◆ **The task**: All that is wanted is a word-for-word copy of the data from its first line to the line containing "924 368 12.59", both included.

(Stored items)
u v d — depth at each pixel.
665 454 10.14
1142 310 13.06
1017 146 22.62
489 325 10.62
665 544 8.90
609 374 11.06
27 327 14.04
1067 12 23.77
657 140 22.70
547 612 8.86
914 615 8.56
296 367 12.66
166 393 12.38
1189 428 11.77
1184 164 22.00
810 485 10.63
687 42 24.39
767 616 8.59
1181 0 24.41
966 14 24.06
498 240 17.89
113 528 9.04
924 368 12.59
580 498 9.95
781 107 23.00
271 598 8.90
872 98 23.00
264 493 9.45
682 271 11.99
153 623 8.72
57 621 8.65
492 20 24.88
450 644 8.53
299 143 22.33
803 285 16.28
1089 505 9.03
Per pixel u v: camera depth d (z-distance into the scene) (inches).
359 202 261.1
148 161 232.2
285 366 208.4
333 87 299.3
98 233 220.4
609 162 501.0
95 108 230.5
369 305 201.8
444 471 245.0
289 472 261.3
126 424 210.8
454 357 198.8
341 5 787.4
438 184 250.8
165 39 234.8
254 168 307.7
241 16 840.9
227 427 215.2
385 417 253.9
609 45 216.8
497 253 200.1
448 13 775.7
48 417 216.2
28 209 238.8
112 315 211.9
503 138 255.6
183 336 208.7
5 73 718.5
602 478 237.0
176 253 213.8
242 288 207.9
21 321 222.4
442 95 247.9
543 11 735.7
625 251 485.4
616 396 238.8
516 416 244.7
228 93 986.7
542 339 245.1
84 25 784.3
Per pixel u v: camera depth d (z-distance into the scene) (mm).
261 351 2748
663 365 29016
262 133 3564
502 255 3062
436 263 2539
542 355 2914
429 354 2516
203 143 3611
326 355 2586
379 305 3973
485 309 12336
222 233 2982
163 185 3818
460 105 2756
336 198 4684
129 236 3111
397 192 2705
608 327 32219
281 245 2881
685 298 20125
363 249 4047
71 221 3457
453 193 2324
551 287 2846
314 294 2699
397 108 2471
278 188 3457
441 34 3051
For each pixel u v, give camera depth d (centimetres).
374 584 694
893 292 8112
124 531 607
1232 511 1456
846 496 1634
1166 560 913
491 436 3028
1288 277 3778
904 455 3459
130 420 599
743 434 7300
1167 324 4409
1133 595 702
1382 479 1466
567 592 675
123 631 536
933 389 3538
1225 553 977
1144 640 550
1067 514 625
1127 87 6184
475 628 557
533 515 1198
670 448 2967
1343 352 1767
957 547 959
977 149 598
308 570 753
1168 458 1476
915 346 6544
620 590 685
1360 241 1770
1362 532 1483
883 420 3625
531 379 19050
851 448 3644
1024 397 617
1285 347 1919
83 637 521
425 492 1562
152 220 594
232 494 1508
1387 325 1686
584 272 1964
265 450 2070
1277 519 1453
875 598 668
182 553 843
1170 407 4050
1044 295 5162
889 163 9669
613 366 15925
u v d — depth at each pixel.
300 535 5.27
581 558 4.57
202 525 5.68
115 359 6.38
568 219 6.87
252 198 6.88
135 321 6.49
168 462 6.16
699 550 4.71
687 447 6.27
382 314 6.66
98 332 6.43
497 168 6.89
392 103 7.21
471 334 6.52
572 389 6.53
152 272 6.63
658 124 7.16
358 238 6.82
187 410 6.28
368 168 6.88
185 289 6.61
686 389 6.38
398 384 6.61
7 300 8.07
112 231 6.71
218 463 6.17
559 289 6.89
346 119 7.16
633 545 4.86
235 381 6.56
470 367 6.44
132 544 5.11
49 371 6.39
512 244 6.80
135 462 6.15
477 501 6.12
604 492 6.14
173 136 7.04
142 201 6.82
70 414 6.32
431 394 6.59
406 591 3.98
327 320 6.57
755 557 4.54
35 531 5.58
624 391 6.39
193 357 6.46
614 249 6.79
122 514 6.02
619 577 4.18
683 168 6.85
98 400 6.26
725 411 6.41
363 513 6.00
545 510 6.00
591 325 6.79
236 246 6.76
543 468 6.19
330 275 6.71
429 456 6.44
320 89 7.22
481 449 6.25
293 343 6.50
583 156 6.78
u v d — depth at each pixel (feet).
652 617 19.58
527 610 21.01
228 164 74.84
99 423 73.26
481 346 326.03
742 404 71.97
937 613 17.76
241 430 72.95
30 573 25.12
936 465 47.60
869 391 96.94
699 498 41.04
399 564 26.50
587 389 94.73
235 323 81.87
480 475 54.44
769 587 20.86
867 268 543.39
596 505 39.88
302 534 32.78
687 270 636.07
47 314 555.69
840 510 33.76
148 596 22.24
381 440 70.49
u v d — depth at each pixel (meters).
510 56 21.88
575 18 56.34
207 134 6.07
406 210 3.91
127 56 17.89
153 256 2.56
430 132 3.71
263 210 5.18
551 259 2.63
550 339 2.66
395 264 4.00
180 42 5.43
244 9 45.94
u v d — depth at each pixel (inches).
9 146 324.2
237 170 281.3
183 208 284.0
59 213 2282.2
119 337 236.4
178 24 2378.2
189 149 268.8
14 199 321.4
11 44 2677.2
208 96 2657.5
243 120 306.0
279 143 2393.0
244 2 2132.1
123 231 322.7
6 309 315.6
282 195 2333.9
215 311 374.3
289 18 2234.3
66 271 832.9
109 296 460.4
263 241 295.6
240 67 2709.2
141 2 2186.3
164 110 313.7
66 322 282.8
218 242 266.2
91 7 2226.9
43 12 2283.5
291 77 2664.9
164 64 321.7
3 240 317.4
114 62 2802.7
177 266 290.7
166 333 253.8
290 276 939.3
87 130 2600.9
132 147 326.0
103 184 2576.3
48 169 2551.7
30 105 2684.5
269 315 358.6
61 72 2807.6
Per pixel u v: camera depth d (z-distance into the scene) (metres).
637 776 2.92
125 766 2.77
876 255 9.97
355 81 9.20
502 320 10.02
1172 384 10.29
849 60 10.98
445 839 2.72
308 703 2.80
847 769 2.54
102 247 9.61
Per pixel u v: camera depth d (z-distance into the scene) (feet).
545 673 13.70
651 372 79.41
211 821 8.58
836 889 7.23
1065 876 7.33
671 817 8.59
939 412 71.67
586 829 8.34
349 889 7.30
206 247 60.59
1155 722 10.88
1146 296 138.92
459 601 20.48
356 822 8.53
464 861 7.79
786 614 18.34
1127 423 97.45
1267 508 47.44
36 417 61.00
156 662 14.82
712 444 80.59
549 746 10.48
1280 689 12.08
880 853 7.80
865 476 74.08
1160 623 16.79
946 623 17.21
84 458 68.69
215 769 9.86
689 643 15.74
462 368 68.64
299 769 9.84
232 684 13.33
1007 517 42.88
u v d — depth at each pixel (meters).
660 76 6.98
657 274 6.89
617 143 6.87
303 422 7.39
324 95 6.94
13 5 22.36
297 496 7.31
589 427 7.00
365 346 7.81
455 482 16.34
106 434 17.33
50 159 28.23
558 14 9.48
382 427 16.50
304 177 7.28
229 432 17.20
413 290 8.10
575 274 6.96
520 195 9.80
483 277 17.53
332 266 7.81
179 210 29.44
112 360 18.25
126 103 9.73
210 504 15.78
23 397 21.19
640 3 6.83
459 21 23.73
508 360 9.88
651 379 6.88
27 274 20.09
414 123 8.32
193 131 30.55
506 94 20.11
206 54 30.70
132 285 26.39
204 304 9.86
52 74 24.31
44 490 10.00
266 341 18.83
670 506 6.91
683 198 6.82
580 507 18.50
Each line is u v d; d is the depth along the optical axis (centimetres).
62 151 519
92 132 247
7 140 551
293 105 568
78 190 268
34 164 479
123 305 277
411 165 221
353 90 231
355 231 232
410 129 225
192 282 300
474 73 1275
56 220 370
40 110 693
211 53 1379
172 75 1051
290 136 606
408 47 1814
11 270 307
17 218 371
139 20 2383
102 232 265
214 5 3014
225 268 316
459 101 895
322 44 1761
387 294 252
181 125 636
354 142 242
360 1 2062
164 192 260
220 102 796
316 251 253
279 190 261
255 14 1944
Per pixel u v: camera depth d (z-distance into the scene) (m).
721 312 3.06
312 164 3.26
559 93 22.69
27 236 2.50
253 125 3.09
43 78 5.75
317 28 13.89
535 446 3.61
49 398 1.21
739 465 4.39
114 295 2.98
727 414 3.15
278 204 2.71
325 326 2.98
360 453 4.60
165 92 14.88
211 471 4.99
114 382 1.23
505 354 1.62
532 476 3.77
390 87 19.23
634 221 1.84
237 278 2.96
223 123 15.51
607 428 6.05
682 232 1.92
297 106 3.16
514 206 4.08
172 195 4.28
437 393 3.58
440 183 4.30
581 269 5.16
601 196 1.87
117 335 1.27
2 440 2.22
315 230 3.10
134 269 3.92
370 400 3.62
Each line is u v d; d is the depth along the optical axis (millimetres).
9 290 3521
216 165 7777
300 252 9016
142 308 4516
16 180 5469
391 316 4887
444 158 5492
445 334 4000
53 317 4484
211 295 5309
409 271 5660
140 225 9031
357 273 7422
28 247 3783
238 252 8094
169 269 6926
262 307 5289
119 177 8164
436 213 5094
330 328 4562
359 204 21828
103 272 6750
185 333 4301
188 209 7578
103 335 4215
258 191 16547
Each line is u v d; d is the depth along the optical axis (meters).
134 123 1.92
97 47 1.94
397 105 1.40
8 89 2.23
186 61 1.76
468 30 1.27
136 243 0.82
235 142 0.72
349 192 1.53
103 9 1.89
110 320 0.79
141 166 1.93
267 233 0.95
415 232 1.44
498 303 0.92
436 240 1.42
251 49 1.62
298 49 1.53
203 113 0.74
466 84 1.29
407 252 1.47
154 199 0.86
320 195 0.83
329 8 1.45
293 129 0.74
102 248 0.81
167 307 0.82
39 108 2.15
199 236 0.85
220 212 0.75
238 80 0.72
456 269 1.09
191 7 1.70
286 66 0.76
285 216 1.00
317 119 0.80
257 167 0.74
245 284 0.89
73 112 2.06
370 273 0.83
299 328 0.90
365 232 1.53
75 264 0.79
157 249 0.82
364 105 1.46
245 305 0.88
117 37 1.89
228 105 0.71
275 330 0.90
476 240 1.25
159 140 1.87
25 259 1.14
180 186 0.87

◆ **Completed exercise**:
u v d — depth at each pixel.
665 454 10.14
1142 310 13.06
1017 146 22.62
489 325 10.62
665 544 8.90
609 374 11.06
27 327 14.04
1067 12 23.77
657 140 22.70
547 612 8.86
914 615 8.56
296 367 12.66
166 393 12.38
1189 428 11.77
1184 164 22.00
810 485 10.63
687 42 24.39
767 616 8.59
1181 0 24.41
966 14 24.06
498 240 17.89
113 528 9.04
924 368 12.59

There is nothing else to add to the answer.